As we near the end of the 25th anniversary year of the HIV pandemic, one word seems to dominate much of the media coverage: manageable. AIDS, we’re being told, is a manageable disease. As if it’s something relatively innocuous—like a sunburn or the hiccups. I recently discovered otherwise when, after six years, my medical practitioner and my meds stopped working simultaneously.

For the first time since my diagnosis, a distinctly unmanageable trade-off presented itself: choosing between a whole new menu of side effects and the perils of a life without meds. Furthermore, I missed the easy rapport I’d had with my first doctor; I was hesitant with his successor, since my sense of humor can seem irreverent at best. When my new doc explained my med options (and their side effects), the exchange went something like this:

“How about this med? It only causes deepening pigmentation.”

“That doesn’t sound too bad. I’m like Woody Allen—I don’t tan; I stroke.”

“It’s not like an even tan, though,” he said. “It affects the palms of your hands and the soles of your feet and possibly other spots.”

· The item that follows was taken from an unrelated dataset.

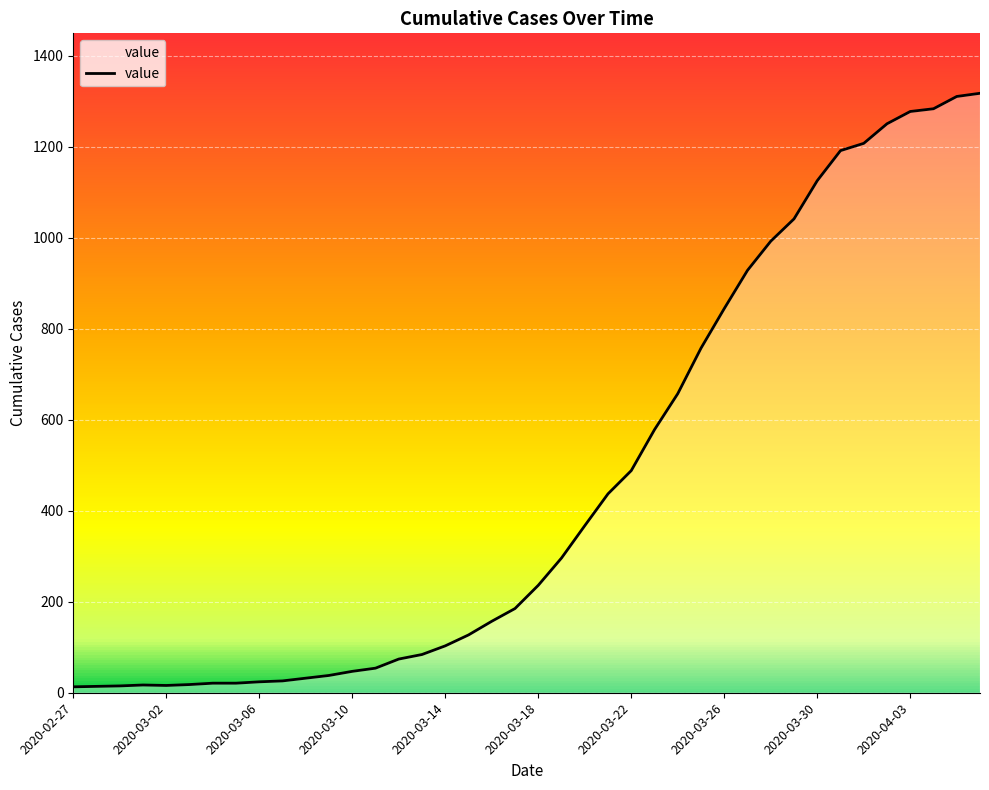

What is the greatest value displayed?

1317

“You mean like one of those Trills on Star Trek? What else you got?”

“One with flulike symptoms and a severe rash.”

I then quoted Peter O’Toole playing King Henry II in The Lion in Winter, who bellowed:

“There’s no sense asking if the air’s any good, when there’s nothing else to breathe!”

“I’ll take that as a no,” he said. “Well, there’s one here that can cause jaundice—but it usually goes away.”

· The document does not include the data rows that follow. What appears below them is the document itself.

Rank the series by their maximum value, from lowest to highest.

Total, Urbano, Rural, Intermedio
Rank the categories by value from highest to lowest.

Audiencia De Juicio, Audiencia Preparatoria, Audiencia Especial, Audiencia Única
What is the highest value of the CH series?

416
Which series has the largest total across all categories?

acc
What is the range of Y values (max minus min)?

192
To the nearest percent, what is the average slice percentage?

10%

“Usually” wasn’t terribly comforting, but I could see that he was trying. And at least the effect would be distributed evenly. I thought that if I added an artificial tanner, maybe I could deepen the result into something sultry.

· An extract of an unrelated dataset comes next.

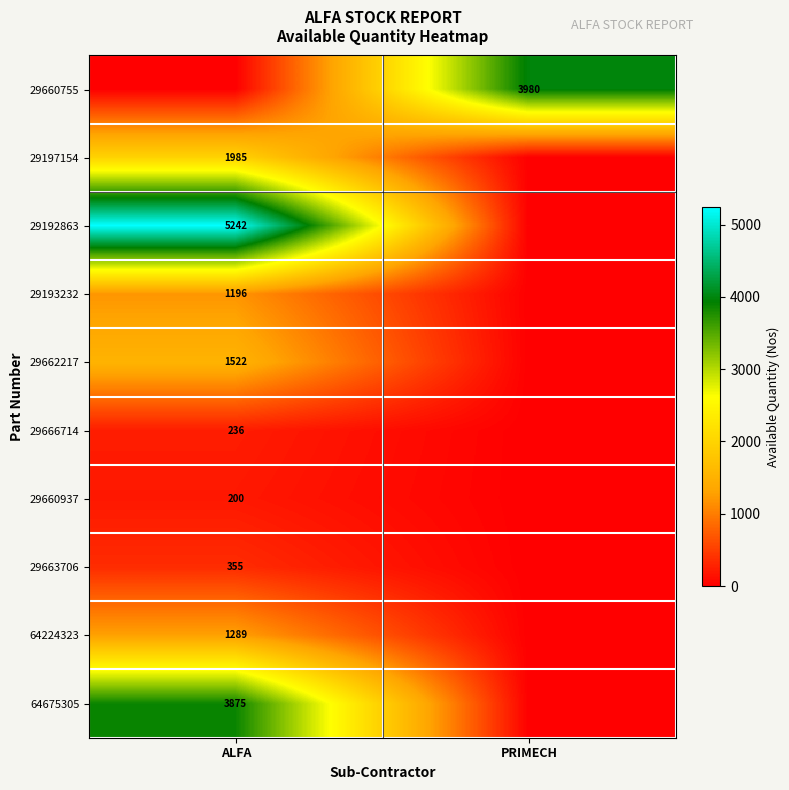

Is it true that 29660937 equals 200 at ALFA?

True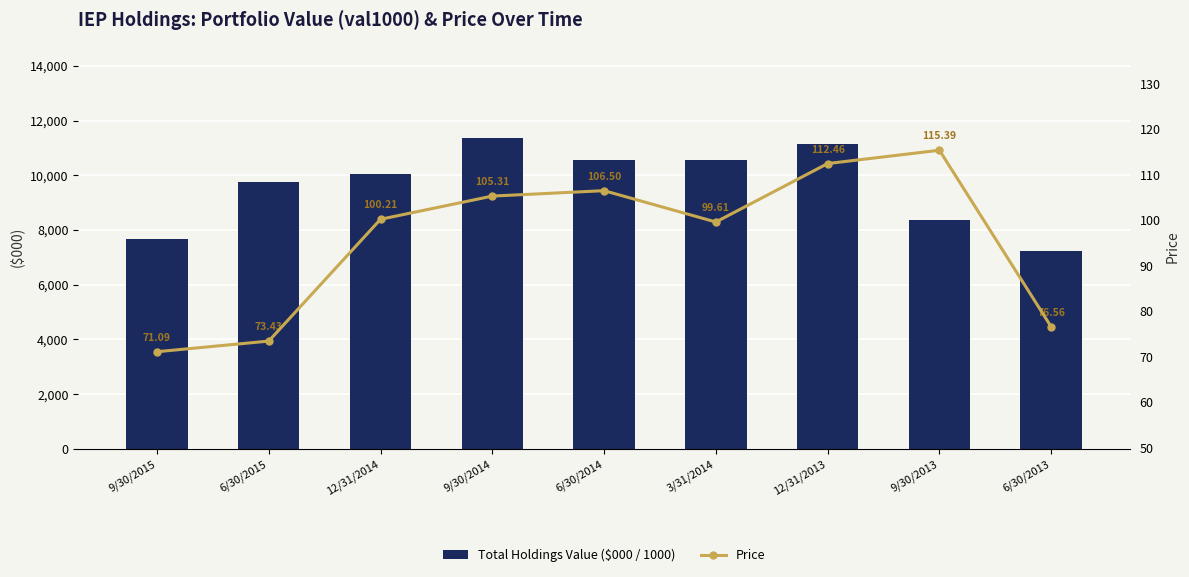

At which label is Total Holdings Value ($000 / 1000) closest to 9283?

6/30/2015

“OK,” I said. “We’ll mark that down as a ‘possible.’ Next!”

“One that elevates cholesterol?” he ventured.

“That doesn’t sound too healthy,” I countered.

“Bloating? Stomach problems?”

“Nope.”

“Nausea?”

“Been there; done that.”

“Headaches?

“I’d rather go with the spots.”

“Nightmares, depression and hallucinations?” That sounded vaguely like a law firm.

I reflected that after the psychodrama of the past half-decade—my diagnosis, plus full-blown AIDS, cancer and their ensuing treatments—a “mere” nightmare might be entertaining. Besides, I hadn’t had a good hallucination since the ’60s. But I had to come clean.

“I have to point out that I’m a writer and don’t work well when depressed. Isn’t there anything else?” I was beginning to worry that he might be starting to consider me “hard to please.”

“There’s one more,” he said. “How do you feel about kidney stones?”  
“I’m fond of my kidneys,” I replied. “I wouldn’t think of stoning them.”

“In that case,” he sighed, “I’m afraid we’re out of options.”

“You call those options?” I asked. I suddenly realized the irony that all of these side effects were things that I would normally be seeing him to get rid of. I mean, it’s true that when death is a disease’s No. 1 side effect, any other symptoms may seem comparatively minor. But “manageable?” Please. As a child, I never imagined growing up to become a chemical dump. Worse, this litany of miseries seemed to come with an annual cost that surely exceeds some countries’ GNP.

However, I did spot one I probably could control. “OK,” I said. “I’ll go with the high cholesterol. I’ll just have to drink more red wine. A good merlot can control cholesterol, can’t it?”

At this point, I’d have asked my previous doctor if I could deduct my wine cellar as a medical expense. But I’d worked hard to find this new guy and didn’t want to appear too flip too soon. He was speechless but eventually agreed that, yes, wine was cholesterol-friendly. And boy, did I need a drink.